### Task instructions
Pick up the passage on U.S. oil spill liability law below where it ends and continue it.

### Text provided
The OPA also established an oil spill liability trust fund, which is largely funded by a per-barrel tax on oil. When a responsible party is unable to pay for clean-up or for liability or where damages exceed the liability cap, the trust fund pays out up to US$1 billion, basically on a first-come, first-paid basis. The liability cap may be criticized as failing to encourage spill prevention, but the cap is also a trade-off for claimants who can hold the responsible party strictly liable, instead of having to prove negligence or other fault.
Because the OPA does not preempt state law, claimants can sue in state court to recover damages and such claims are not subject to the OPA liability cap. However, state law may require proof of negligence or other fault and state oil spill legislation may establish a state liability cap. And although maritime law is federal in the US, certain in personam common-law claims can be brought in state court under the so-called "Savings to Suitors Clause," 28 U.S.C. § 1331(1).
This hodgepodge of law is rounded out (1) by the federal Limitation of Vessel Owner's Liability Act, 46 U.S.C. §§ 181-196, which limits the liability of a vessel owner to the value of the cargo and vessel after the casualty unless it is found to be negligent, and (2) by the doctrine of Robin's Dry Dock & Repair Co. v. Flint, 275 U.S. 303 (1927), which limits certain parties' rights to recover of economic loss. Both of these limits are subject to exceptions for liability under the OPA, In addition, the Death on the High Seas Act, 46 U.S.C. app. §§ 761-768, governs the right of families of persons killed on the high seas to seek a limited recovery for wrongful death. The right of workers to sue their employers for injuries suffered as a result of an accident, including an oil spill, depends upon their status as a seaman, longshoreman, or regular worker. Compare the Jones Act, 46 U.S.C. app. § 688, governing injured seamen, the Longshore & Harbor Workers Compensation Act, 33 U.S.C. §§ 901-950, governing longshoremen, and state workers' compensation laws, governing regular workers.
While all of these laws may be changed as a result of the BP oil spill, the main Congressional target is likely to be the OPA. Current OPA liability limits in the United States, which are above those of most other countries, assume a spill limited in size to one tanker cargo of crude oil. While liability limits might need to be increased both to cover losses arising from actual spills and as a deterrent to risking a spill, increasing limits too much or removing them altogether seems unwise. The more important objective should be robust, but efficient, regulations that are aimed at spill prevention.

[Stored data entries]
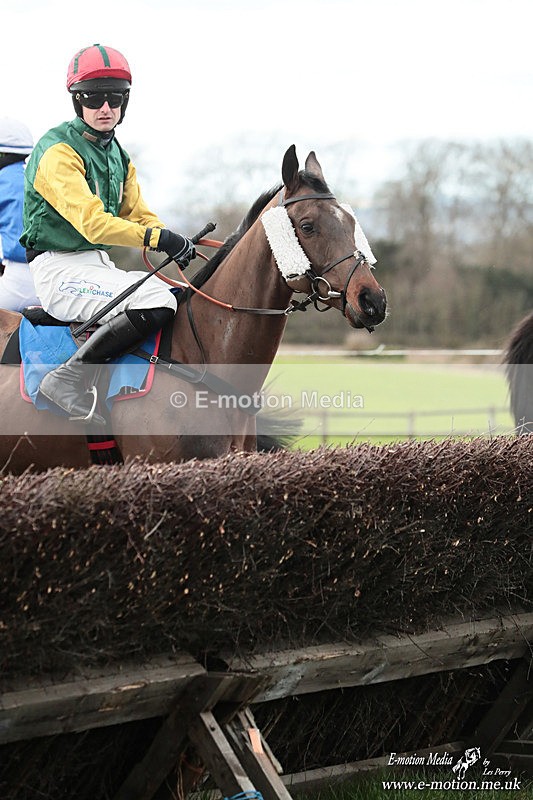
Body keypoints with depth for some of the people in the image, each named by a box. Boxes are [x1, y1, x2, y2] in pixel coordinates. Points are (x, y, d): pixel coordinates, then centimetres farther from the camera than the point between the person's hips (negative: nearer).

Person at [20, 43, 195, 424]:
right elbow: (91, 222, -26)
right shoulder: (57, 150, -14)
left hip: (99, 264, 9)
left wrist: (177, 243, -7)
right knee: (156, 301, -28)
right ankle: (69, 378, -25)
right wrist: (158, 238, -33)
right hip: (60, 268, -9)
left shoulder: (118, 156, 16)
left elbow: (139, 215, 14)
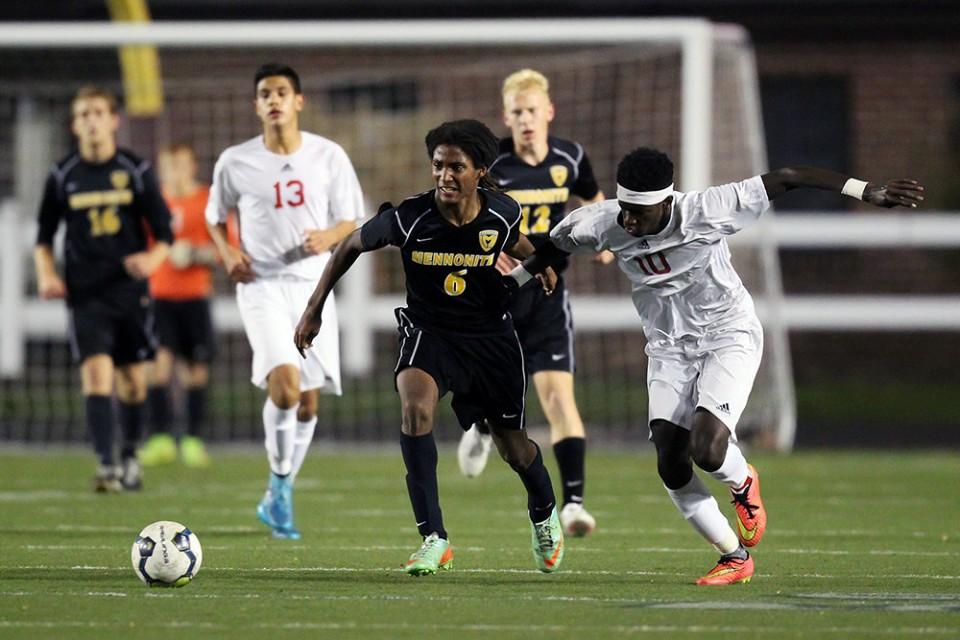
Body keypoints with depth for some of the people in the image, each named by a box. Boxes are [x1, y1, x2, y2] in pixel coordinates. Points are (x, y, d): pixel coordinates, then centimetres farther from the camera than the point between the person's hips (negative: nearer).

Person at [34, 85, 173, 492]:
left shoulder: (136, 170, 1)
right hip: (85, 293, -1)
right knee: (96, 371, -16)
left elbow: (164, 232, 3)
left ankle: (130, 456, 30)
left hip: (130, 288, 1)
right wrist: (46, 273, -5)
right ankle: (106, 465, -23)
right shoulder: (63, 176, 3)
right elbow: (44, 235, 13)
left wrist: (153, 257, -18)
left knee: (132, 378, 9)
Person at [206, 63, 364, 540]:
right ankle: (280, 485, -7)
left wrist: (328, 237, -14)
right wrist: (228, 254, -5)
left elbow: (350, 219, 8)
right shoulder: (235, 162, -1)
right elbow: (216, 216, 14)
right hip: (262, 284, -3)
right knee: (285, 380, -24)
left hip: (313, 285, 3)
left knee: (307, 401, 6)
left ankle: (278, 498, 23)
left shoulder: (329, 157, 1)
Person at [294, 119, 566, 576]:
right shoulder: (407, 218, -21)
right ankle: (434, 538, -28)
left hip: (491, 336, 2)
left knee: (513, 449, 11)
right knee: (414, 405, -32)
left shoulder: (501, 213, -16)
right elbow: (351, 246, -4)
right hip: (428, 330, -2)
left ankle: (544, 514, 47)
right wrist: (314, 309, -1)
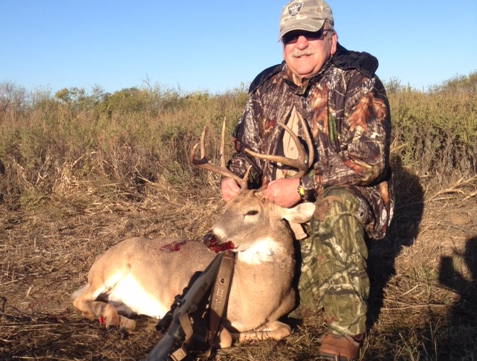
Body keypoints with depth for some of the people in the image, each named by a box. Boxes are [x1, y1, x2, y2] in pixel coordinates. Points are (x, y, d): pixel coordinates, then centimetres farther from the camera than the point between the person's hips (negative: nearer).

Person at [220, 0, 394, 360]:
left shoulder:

### Output
As transactional law professors, we are especially interested in changes that may be forthcoming in future contracts, especially granting instruments, joint operating agreements (JOAs), and drilling and well-services contracts.
Surely, resource owners — both governments and private parties — that issue exploration and development contracts should demand full indemnification for spills and other environmental hazards. Government or NOC "partners," typically "carried" through exploration, may demand further insulation from unexpected costs, such as those arising from a blowout, spill, or other accident. Governments that issue production-sharing contracts may seek to insulate themselves from such costs as well.
What will operators and non-operators do? Some may choose not to invest in deepwater plays, in which case they won't execute any deepwater JOAs. But what of those who do? Will non-operators insist on more oversight through an operating committee? Or will they try to avoid oversight responsibilities in an effort to give the appearance of mere passive investors? While the latter may at first blush seem appealing, for this approach to offer any real protection, regulators would have to limit non-operators' liability and JOA risk allocation would have to undergo a major change. Under the traditional JOA, non-operators are responsible for their share of costs, including costs that arise from the negligence of the operator. As long as nothing goes wrong, non-operators are fully aligned with an operator who is adept at cutting costs and saving time.
Depending upon the specific terms of the JOA, however, non-operators may not be liable for their full share of costs arising from an operators's gross negligence or willful misconduct. While the utility of this exception to liability depends upon the precise contractual language, findings of "gross negligence," let alone willful misconduct, are rare. We know of only two reported cases in the United States finding gross negligence in an oilfield accident and only one of these involved a JOA. We know of no reported cases finding willful misconduct. Thus, unless non-operators can negotiate effective limits on their liability for blowouts, spills, and other disasters, we believe non-operators will insist on more oversight of well operations. They may also insist on more comprehensive insurance coverage, but this will come at the cost of much higher premiums. Gulf of Mexico operators already faced steep increases in premiums and more limited coverage after Hurricanes Rita and Katrina damaged offshore equipment in 2005.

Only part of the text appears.